My belief in God is not that one man is in the sky ruling everything, but as a universal life force that runs through all living things and connects us all. It’s all encompassing and all loving.
I ran across this quote a few years ago. Right as I had walked into the storm of mid-life.
Imagine yourself as a living house. God comes in to rebuild that house. At first, perhaps, you can understand what He is doing. He is getting the drains right and stopping the leaks in the roof and so on: you knew that those jobs needed doing and so you are not surprised. But presently He starts knocking the house about in a way that hurts abominably and does not seem to make sense. What on earth is He up to? The explanation is that He is building quite a different house from the one you thought of—throwing out a new wing here, putting on an extra door there, running up towers, making courtyards.

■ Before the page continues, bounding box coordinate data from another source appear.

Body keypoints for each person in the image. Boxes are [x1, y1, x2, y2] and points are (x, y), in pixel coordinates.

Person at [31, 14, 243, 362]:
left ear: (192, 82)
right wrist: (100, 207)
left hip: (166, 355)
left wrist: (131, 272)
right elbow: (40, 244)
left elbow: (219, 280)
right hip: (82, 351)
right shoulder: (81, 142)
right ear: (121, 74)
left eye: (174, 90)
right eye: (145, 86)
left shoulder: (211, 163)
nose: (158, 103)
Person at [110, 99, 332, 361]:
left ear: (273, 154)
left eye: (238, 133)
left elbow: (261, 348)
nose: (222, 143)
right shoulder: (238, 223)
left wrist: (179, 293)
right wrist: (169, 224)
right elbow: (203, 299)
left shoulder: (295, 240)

You thought you were going to be made into a decent little cottage: but He is building a palace.
~ C.S. Lewis
In theory, having a remodelled house turn into a palace sounds lovely.
In reality it was, and still is, tremendously hard to let myself be changed.

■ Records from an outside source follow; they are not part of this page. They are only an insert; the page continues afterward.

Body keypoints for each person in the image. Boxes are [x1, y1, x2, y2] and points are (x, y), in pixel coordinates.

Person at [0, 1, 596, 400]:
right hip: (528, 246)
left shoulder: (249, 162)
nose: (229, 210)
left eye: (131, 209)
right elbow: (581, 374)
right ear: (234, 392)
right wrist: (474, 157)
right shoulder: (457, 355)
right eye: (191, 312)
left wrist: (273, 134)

I like to think I welcome the change and that hard times make me stronger, but I can see that at times my thought patterns and definitions make me resist the change.

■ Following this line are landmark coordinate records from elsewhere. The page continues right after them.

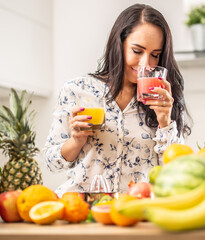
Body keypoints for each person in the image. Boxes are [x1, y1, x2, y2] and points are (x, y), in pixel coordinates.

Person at [44, 4, 191, 197]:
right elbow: (51, 163)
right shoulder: (77, 90)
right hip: (82, 210)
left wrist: (165, 122)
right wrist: (75, 141)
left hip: (136, 212)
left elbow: (177, 173)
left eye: (155, 55)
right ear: (118, 44)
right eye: (137, 51)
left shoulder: (161, 100)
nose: (145, 64)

I still struggle with speaking my truth because I don’t want to rock the boat.
It’s hard to stand my ground because of my fears of rejection and loss.
It’s tough to quantify my worth because I don’t want to be greedy or scoffed at.
It’s difficult to choose me because I don’t want to be selfish or uncaring toward others.
I feel like these hard areas might be the building blocks of the palace, and once I embraced them, I knew I still didn’t have it right.
Being able to do it with kindness, softness and compassion….and without my ego jumping in, is the next level of hard!
The inner battle continues, but the good news is I can see signs of progress…and at the end of the day it’s all I can ask of myself.
I don’t need to be perfect, I just need to be a little bit better than who I was yesterday.